→ **Actions to take**
1/ In the piece on Boris Johnson and Brexit, what single word do those close to the foreign secretary use for how he was made to agree to the deal?
2/ Pick up the commentary on Boris Johnson and Brexit right after its final sentence and carry it forward.
═══ Text for analysis
Boris Johnson has an attack of the sads

Haunted Boris Johnson

Now that Theresa May has forced her cabinet to acknowledge a tiny portion of the reality of Brexit, Boris Johnson has apparently taken to moping around Whitehall to make certain that no one will think that he’s happy to now be conspiring with reality to betray his cause.

The best line is this:

Those close to the foreign secretary say that he feels he has been “bounced” into agreeing to a deal that is a world away from the hard Brexit he campaigned for. “He thinks that what’s on the table is so flawed we might even be better off staying in,” one said.
══════
═══ Record set
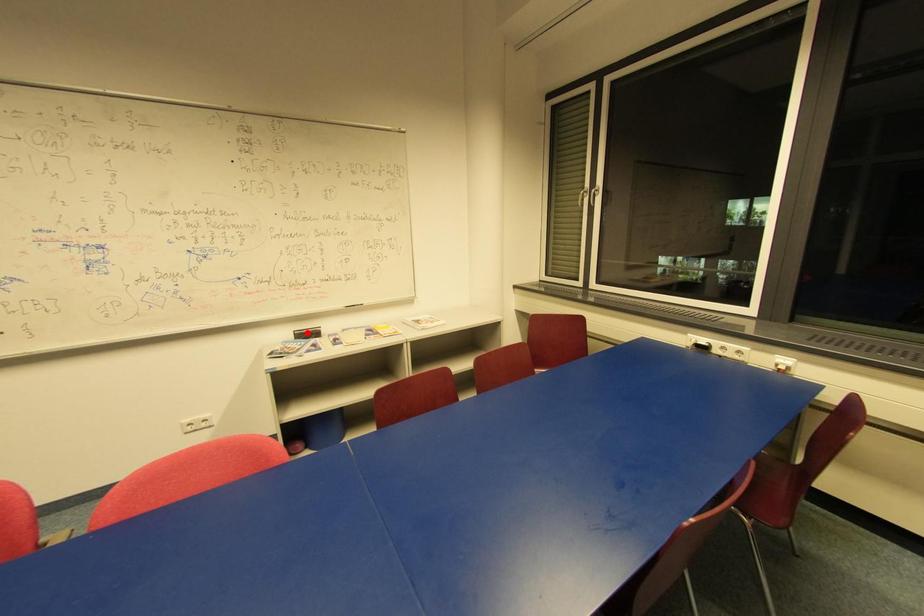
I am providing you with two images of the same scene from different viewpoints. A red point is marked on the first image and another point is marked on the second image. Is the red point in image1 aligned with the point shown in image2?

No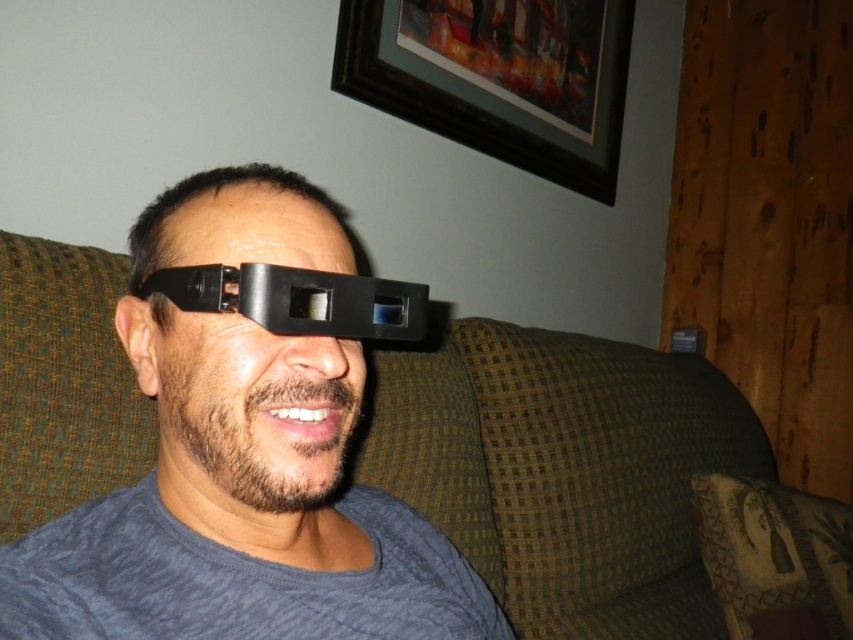
You are a photographer standing at a distance of 16 inches from a subject. You want to take a closeup shot of the black matte glasses at center. Based on the scene description, will the glasses be in focus if your camera is set to focus at 16 inches?

The black matte glasses at center is 15.95 inches from viewer. Since the camera is set to focus at 16 inches, which is very close to the actual distance of 15.95 inches, the glasses should be in focus.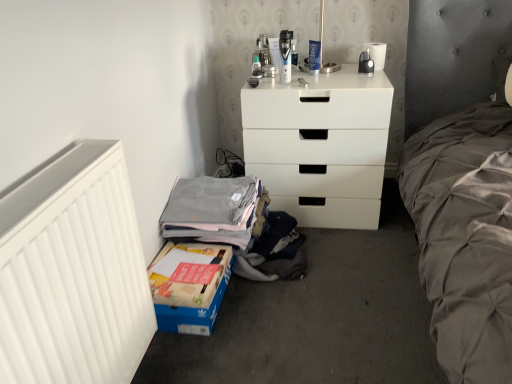
Question: Looking at their shapes, would you say matte plastic shaver at upper center is wider or thinner than white matte chest of drawers at center?

Choices:
 (A) thin
 (B) wide

Answer: (A)

Question: Is matte plastic shaver at upper center taller or shorter than white matte chest of drawers at center?

Choices:
 (A) tall
 (B) short

Answer: (B)

Question: Considering the real-world distances, which object is farthest from the white matte radiator at left?

Choices:
 (A) gray cotton shirt at lower left
 (B) blue cardboard box at lower left
 (C) white matte chest of drawers at center
 (D) matte plastic shaver at upper center

Answer: (D)

Question: Estimate the real-world distances between objects in this image. Which object is farther from the matte plastic shaver at upper center?

Choices:
 (A) white matte radiator at left
 (B) gray cotton shirt at lower left
 (C) blue cardboard box at lower left
 (D) white matte chest of drawers at center

Answer: (A)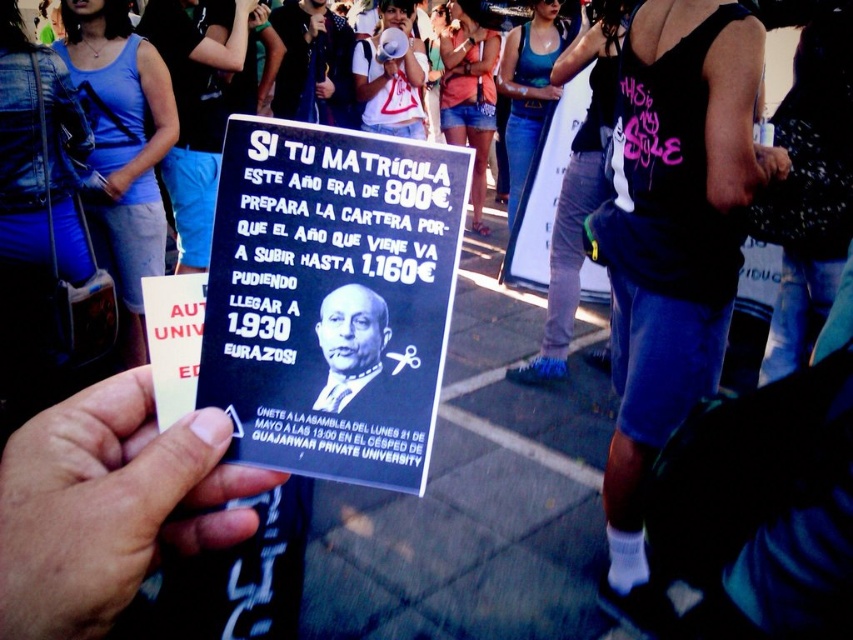
Question: Observing the image, what is the correct spatial positioning of black matte tank top at center in reference to smooth black suit at center?

Choices:
 (A) right
 (B) left

Answer: (A)

Question: Which point is closer to the camera?

Choices:
 (A) black paper poster at center
 (B) smooth black card at center

Answer: (B)

Question: Is black paper poster at center bigger than smooth black card at center?

Choices:
 (A) no
 (B) yes

Answer: (A)

Question: Which object appears closest to the camera in this image?

Choices:
 (A) black matte tank top at center
 (B) black paper poster at center

Answer: (B)

Question: Which point is closer to the camera?

Choices:
 (A) black paper poster at center
 (B) black matte tank top at center
 (C) smooth black card at center
 (D) smooth black suit at center

Answer: (C)

Question: Observing the image, what is the correct spatial positioning of black paper poster at center in reference to smooth black card at center?

Choices:
 (A) right
 (B) left

Answer: (A)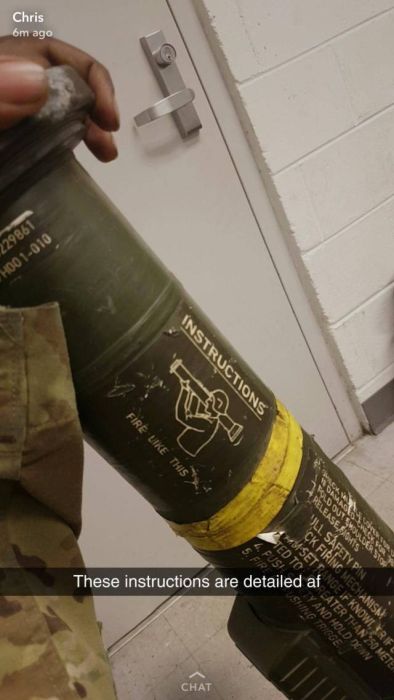
I want to click on wall, so click(355, 267), click(331, 141).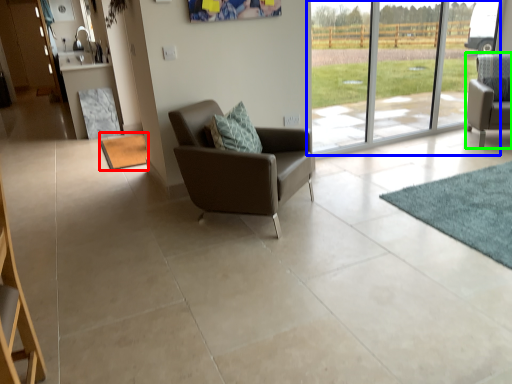
Question: Which object is the farthest from mat (highlighted by a red box)? Choose among these: window (highlighted by a blue box) or chair (highlighted by a green box).

Choices:
 (A) window
 (B) chair

Answer: (B)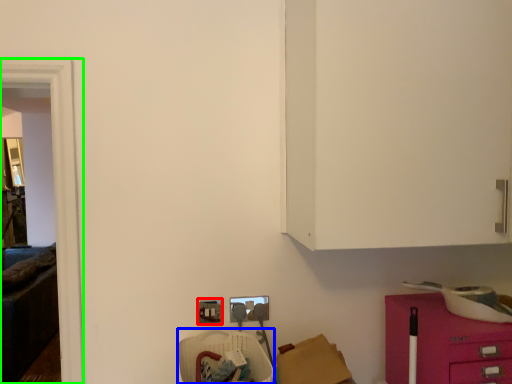
Question: Which object is positioned farthest from electric outlet (highlighted by a red box)? Select from armchair (highlighted by a blue box) and glass door (highlighted by a green box).

Choices:
 (A) armchair
 (B) glass door

Answer: (B)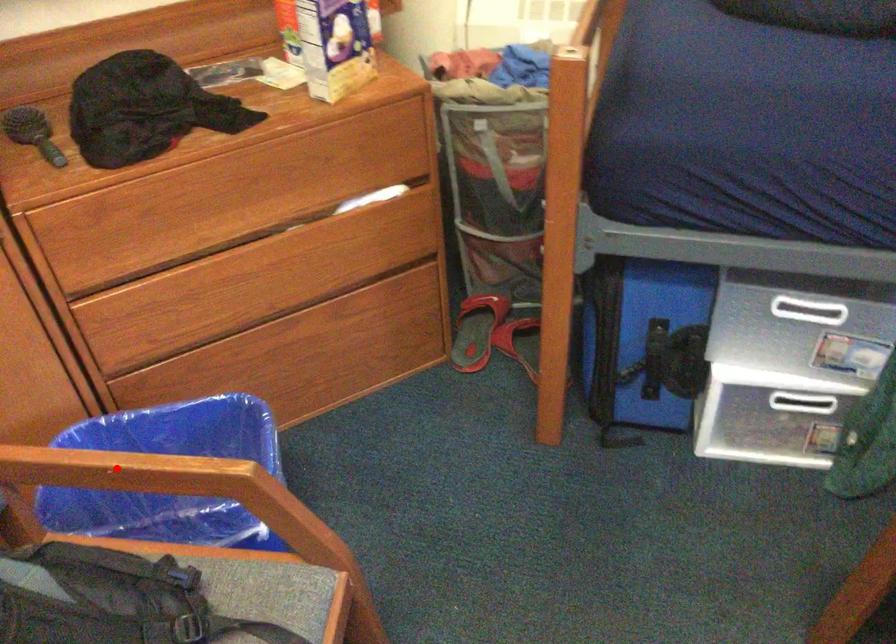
══════
→ **Results for each task**
1/ "Bounced."

2/
Might we? This reminds me of something I’ve been arguing for the past year, that there is a logical imperative to hard Brexit, that comes from choice theory. In game theory we talk about a strategy X dominating strategy Y if X is superior than Y in all respects. This can refer either to providing a better return under all possible (unknown) states or outcomes of the world; or to providing a better return in all the different categories. If X dominates Y then choosing Y is clearly an error, no matter what your relative prioritisation is of the different categories of return, and even if I leave the prioritisation entirely in suspension. Suppose I am considering whether to go the mountains or to a sunny beach resort on holiday. If the beach is more expensive, harder to get to, and I hate hot sunny weather and swimming, then the choice is obvious. On the other hand, if I prefer hot sunny weather and swimming, then I have to decide how much I really prefer it, and weigh that against extra cost and inconvenience. This can be difficult, because the different categories are incommensurable: How many hours at the airport is a day in the sun worth?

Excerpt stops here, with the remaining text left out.